[[ Exercise data, beginning ]]
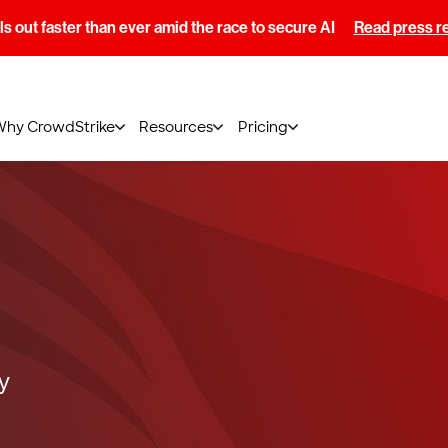
s out faster than ever amid the race to secure AI
Read press r
Why CrowdStrike
Resources
Pricing
y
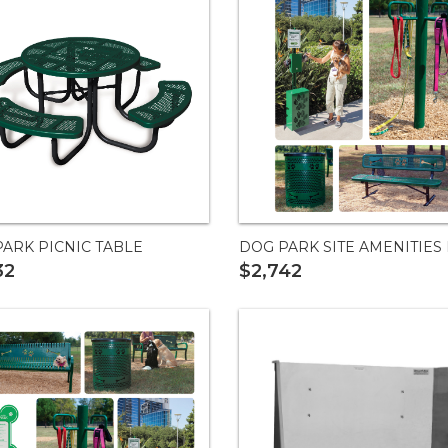
ARK PICNIC TABLE
DOG PARK SITE AMENITIES 
32
$2,742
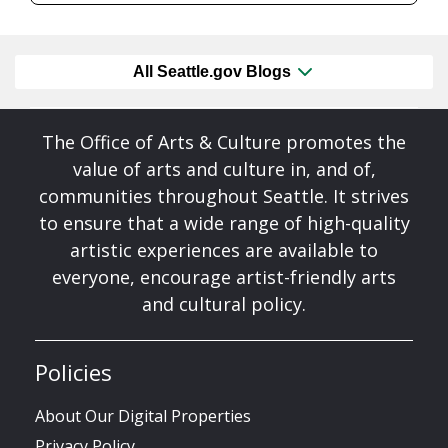
All Seattle.gov Blogs
The Office of Arts & Culture promotes the
value of arts and culture in, and of,
communities throughout Seattle. It strives
to ensure that a wide range of high-quality
artistic experiences are available to
everyone, encourage artist-friendly arts
and cultural policy.
Policies
About Our Digital Properties
Privacy Policy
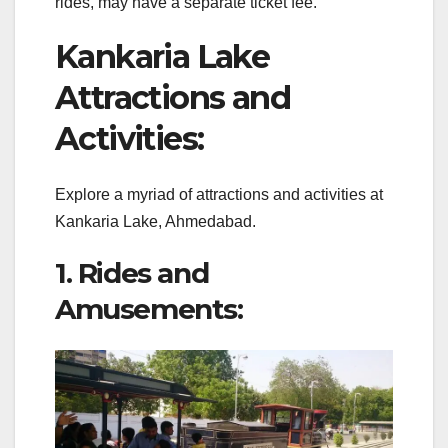
rides, may have a separate ticket fee.
Kankaria Lake
Attractions and
Activities:
Explore a myriad of attractions and activities at
Kankaria Lake, Ahmedabad.
1. Rides and
Amusements:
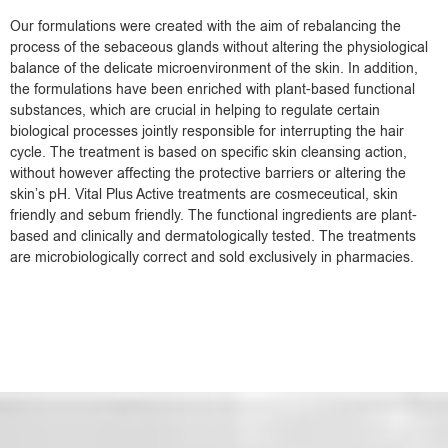
Our formulations were created with the aim of rebalancing the
process of the sebaceous glands without altering the physiological
balance of the delicate microenvironment of the skin. In addition,
the formulations have been enriched with plant-based functional
substances, which are crucial in helping to regulate certain
biological processes jointly responsible for interrupting the hair
cycle. The treatment is based on specific skin cleansing action,
without however affecting the protective barriers or altering the
skin’s pH. Vital Plus Active treatments are cosmeceutical, skin
friendly and sebum friendly. The functional ingredients are plant-
based and clinically and dermatologically tested. The treatments
are microbiologically correct and sold exclusively in pharmacies.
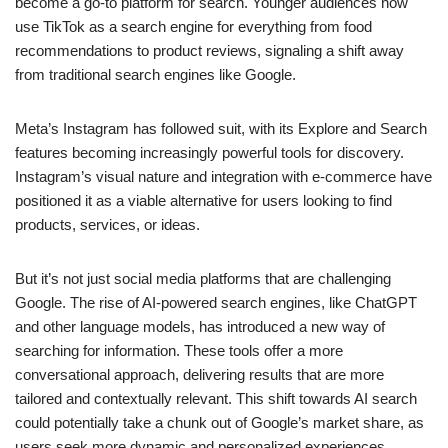
become a go-to platform for search. Younger audiences now
use TikTok as a search engine for everything from food
recommendations to product reviews, signaling a shift away
from traditional search engines like Google.
Meta’s Instagram has followed suit, with its Explore and Search
features becoming increasingly powerful tools for discovery.
Instagram’s visual nature and integration with e-commerce have
positioned it as a viable alternative for users looking to find
products, services, or ideas.
But it’s not just social media platforms that are challenging
Google. The rise of AI-powered search engines, like ChatGPT
and other language models, has introduced a new way of
searching for information. These tools offer a more
conversational approach, delivering results that are more
tailored and contextually relevant. This shift towards AI search
could potentially take a chunk out of Google’s market share, as
users seek more dynamic and personalized experiences.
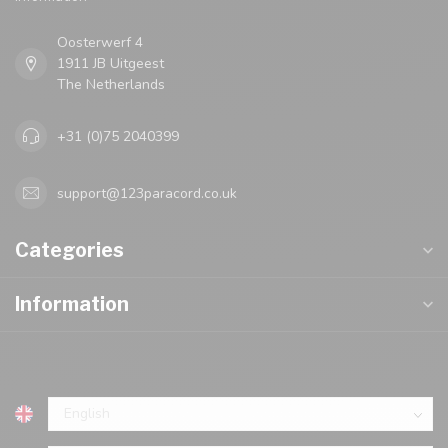
Oosterwerf 4
1911 JB Uitgeest
The Netherlands
+31 (0)75 2040399
support@123paracord.co.uk
Categories
Information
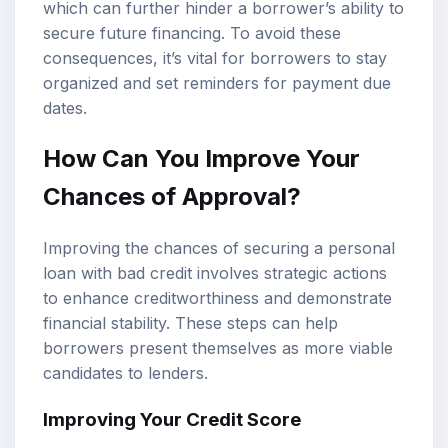
which can further hinder a borrower’s ability to
secure future financing. To avoid these
consequences, it’s vital for borrowers to stay
organized and set reminders for payment due
dates.
How Can You Improve Your
Chances of Approval?
Improving the chances of securing a personal
loan with bad credit involves strategic actions
to enhance creditworthiness and demonstrate
financial stability. These steps can help
borrowers present themselves as more viable
candidates to lenders.
Improving Your Credit Score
[[ Exercise data, end ]]
#### [Your goal]
Only a number is needed here: the count of lines above that hold the string "borrowers".

#### [Finished task]
2